Притаился Федор у изгороди, ждет, нет-нет, да и взглянет на окошко горящее. В нем то и дело тень чья-то мелькает — может, Еремеича, а может, и другого кого. Как узнать? В дом проникнуть ему никак нельзя — не потому, что боится застать у лесника гостя незваного — случайного охотника или, там, беглого «химика» (уж с этими бы Осьмухин быстро сладил), а просто потому, что были, видимо, такие, не им придуманные правила, через которые, как бы безумно этого ни хотел, не мог он переступить. Отчего, Федька и сам толком не знал — глубоко в нем было это заложено. Потому и ждал Осьмухин, когда Еремеич собственной персоной во двор за чем-нибудь выйдет, — вот тогда он в его руках.
И дождался-таки. Осторожно скрипнула дверь, луч света, метнувшись из сеней, широко лег на крыльцо, тут же пере-крывшись чьей-то тенью. Федор подобрался весь, как сжатая пружина, даже дышать перестал.

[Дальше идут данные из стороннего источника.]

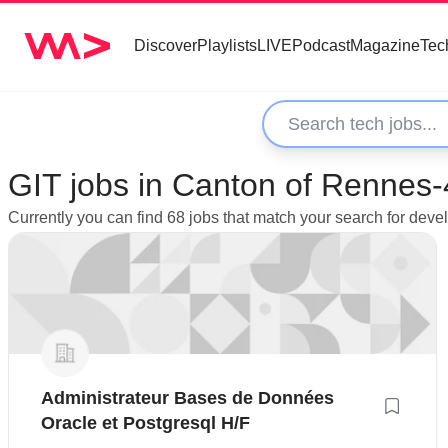
Discover
Playlists
LIVE
Podcast
Magazine
Tec
GIT jobs in Canton of Rennes-
Currently you can find 68 jobs that match your search for dev
Administrateur Bases de Données
Oracle et Postgresql H/F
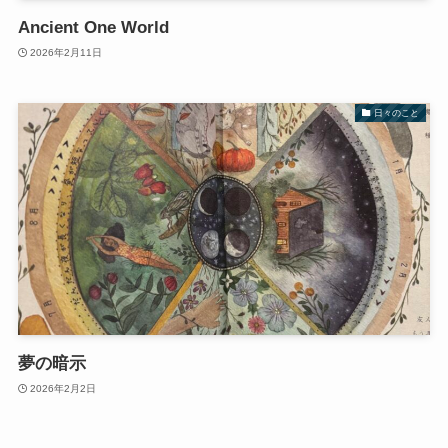
Ancient One World
2026年2月11日
日々のこと
夢の暗示
2026年2月2日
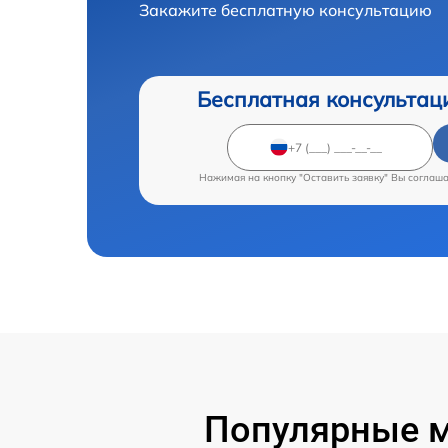
Закажите бесплатную консультацию
Бесплатная консультац
Нажимая на кнопку "Оставить заявку" Вы соглаш
Популярные м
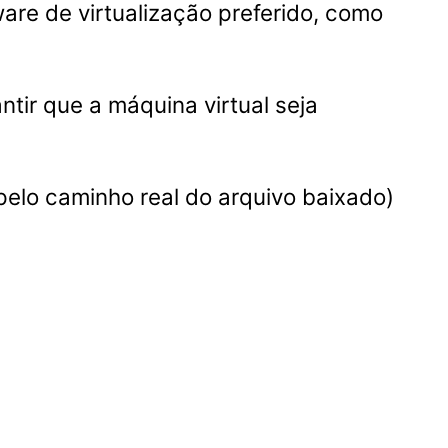
are de virtualização preferido, como
tir que a máquina virtual seja
pelo caminho real do arquivo baixado)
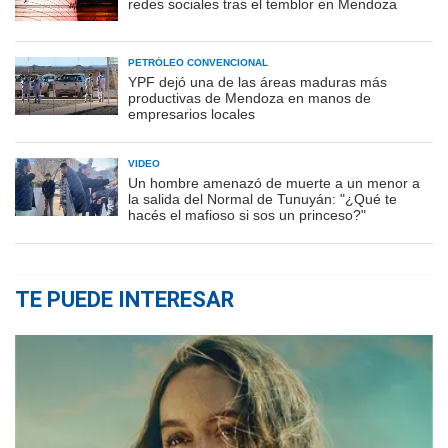
redes sociales tras el temblor en Mendoza
PETRÓLEO CONVENCIONAL
YPF dejó una de las áreas maduras más
productivas de Mendoza en manos de
empresarios locales
VIDEO
Un hombre amenazó de muerte a un menor a
la salida del Normal de Tunuyán: "¿Qué te
hacés el mafioso si sos un princeso?"
TE PUEDE INTERESAR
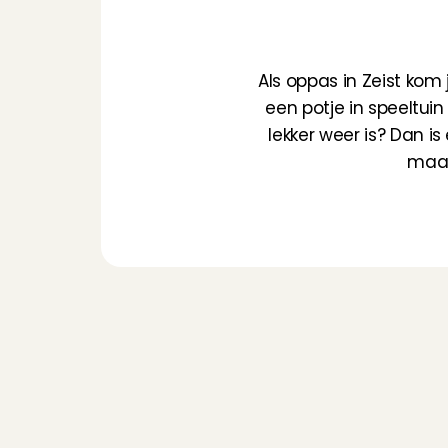
K
l
a
a
Als oppas in Zeist kom 
een potje in speeltuin
lekker weer is? Dan is
maak
He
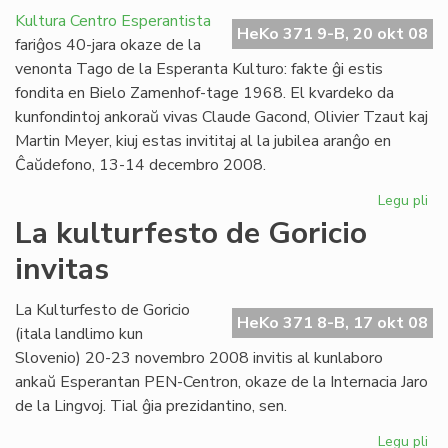
l'
Kultura Centro Esperantista
ma
HeKo 371 9-B, 20 okt 08
fariĝos 40-jara okaze de la
en
venonta Tago de la Esperanta Kulturo: fakte ĝi estis
cer
fondita en Bielo Zamenhof-tage 1968. El kvardeko da
UE
kunfondintoj ankoraŭ vivas Claude Gacond, Olivier Tzaut kaj
me
Martin Meyer, kiuj estas invititaj al la jubilea aranĝo en
Ĉaŭdefono, 13-14 decembro 2008.
Legu pli
pri
KC
La kulturfesto de Goricio
40
invitas
jar
en
de
La Kulturfesto de Goricio
HeKo 371 8-B, 17 okt 08
(itala landlimo kun
Slovenio) 20-23 novembro 2008 invitis al kunlaboro
ankaŭ Esperantan PEN-Centron, okaze de la Internacia Jaro
de la Lingvoj. Tial ĝia prezidantino, sen.
Legu pli
pri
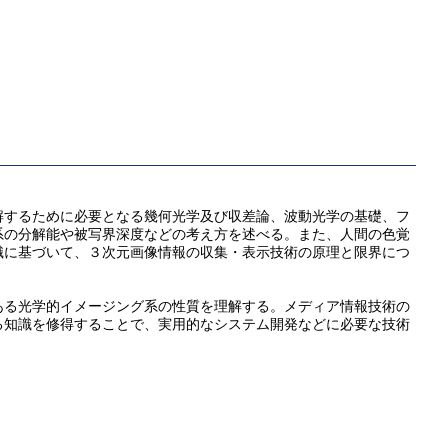
解するために必要となる幾何光学及び収差論、波動光学の基礎、フ
系の分解能や被写界深度などの考え方を述べる。また、人間の色覚
識に基づいて、３次元画像情報の収集・表示技術の原理と限界につ
ある光学的イメージング系の性質を理解する。メディア情報技術の
る知識を修得することで、実用的なシステム開発などに必要な技術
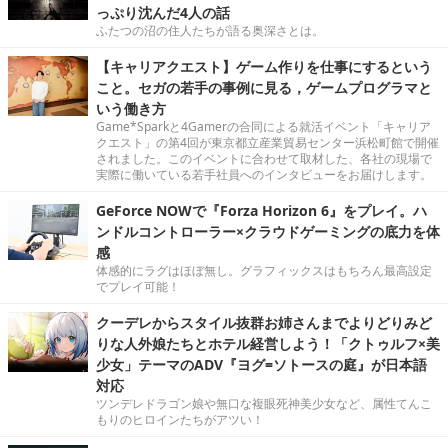
っぷり沈んだ4人の話
ふたつの沼の住人たちが語る奥深さとは。
【キャリアクエスト】ゲーム作りを仕事にするという
こと。セガの若手の事例に見る，ゲームプログラマと
いう働き方
Game*Sparkと4Gamerの合同による就活イベント「キャリア
クエスト」の第4回が東京都立産業貿易センター浜松町館で開催
されました。このイベントに合わせて取材した、各社の現場で
実際に働いている若手社員へのインタビューをお届けします。
GeForce NOWで『Forza Horizon 6』をプレイ。ハ
ンドルコントローラー×クラウドゲーミングの底力を体
感
体感的にラグはほぼ無し。グラフィックスはもちろん最高設定
でプレイ可能！
クーデレからスタイル抜群お姉さんまでよりどりみど
りな人外娘たちとホテル経営しよう！「クトゥルフ×美
少女」テーマのADV『ヨグ=ソトースの庭』が日本語
対応
ツンデレドラゴン娘や無口な複眼死神美少女など、属性てんこ
もりのヒロインたちがアツい！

Но — что это? — вместо длинной, сухопарой фигуры лесника крохотное, тщедушного вида существо в свободной ночной рубашке выскочило вдруг на крыльцо и, смешно топоча ножками, неуклюже запрыгало со ступеньки на ступеньку. От неожиданности Осьмухин не сразу признал в нем ребенка — девочку лет пяти, не больше. Воровато оглядываясь по сторонам, малышка припустила прямехонько к кустам у изгороди, за которыми Федька прятался, в каких-то двух шагах от него, задрав рубашку, на корточки присела.
Искушение было слишком велико. Если на малую долю секунды и шевельнулась в Осьмухине жалость (ребенок ведь все-таки, да и что с нее взять-то, с такой крохотули!), мысль эта тут же была вытеснена другой, более для него привычной: «А ведь детской крови, как ни крути, мне еще ни разу пробовать не доводилось. Небось сладкая!»
Отбросив, таким образом, последние колебания, Федька неслышно перемахнул через изгородь, подкравшись сзади, ловко подхватил девчоночку на руки и, зажав ей рот страшной своей лапищей, со всех ног бросился в темноту.
Еще ни одно убийство не совершалось Осьмухиным так быстро и беспрепятственно. Малышка даже ни разу не пикнула, только таращилась на него остекленевшими от ужаса глазами, не до конца, видно, понимая, что с ней собираются делать. Лишь когда он жадным своим ртом к шейке ее потянулся, застонала вдруг слабо и жалобно: «Мама, мамочка… больно». И — все. И — больше ни звука.
Федька этого не слышал. Или не захотел услышать. Только после того, как, полностью насытившись, отлип наконец от ранки и увидел лицо ее с посеревшими губками, с глазами, закатившимися под самые веки, не выдержал, затрясся мелкой дрожью, поскорей трупик на землю положил, чтоб не выронить, и — бегом с этого страшного места.
…Долго бежал Федор, напролом, не разбирая дороги, в кровь раздирая лицо и руки об острые ветки, то и дело встававшие на пути, и крик — жуткий, нечеловеческий крик — иерихонской трубой рвался из груди его, замирая где-то в вершинах сосен. А может, это только казалось ему, и на самом деле крик этот звучал единственно в его больном воображении, в то время как из широко раскрытого Федькиного рта неслись лишь слабые, придушенные хрипы…
Когда же, запыхавшись, Осьмухин повалился без сил в траву, усталость такой свинцовой тяжестью навалилась ему на голову, что на миг даже почудилось: еще немного — и она не выдержит, расколется, как грецкий орех.
«Господи! Боже ты мой! — стонал он, катаясь по земле. — Если ты есть на свете, избавь меня от этой муки! Лучше умереть, сгинуть навеки, чем в таком паскудстве жить!»
Нет, никогда еще не было Федьке так тяжело. Даже тогда, когда он первое свое убийство совершил.
С большим трудом, шатаясь как пьяный, доковылял Осьмухин под утро до своей могилы, но и там, в черной глухой тишине, еще долго не мог успокоиться. Даже закрыв глаза, ясно видел он перед собой лицо убитого им ребенка, и горло тут же перехватывал спазм, а в груди что-то больно поворачивалось, перекатываясь из стороны в сторону, словно работали мельничные жернова.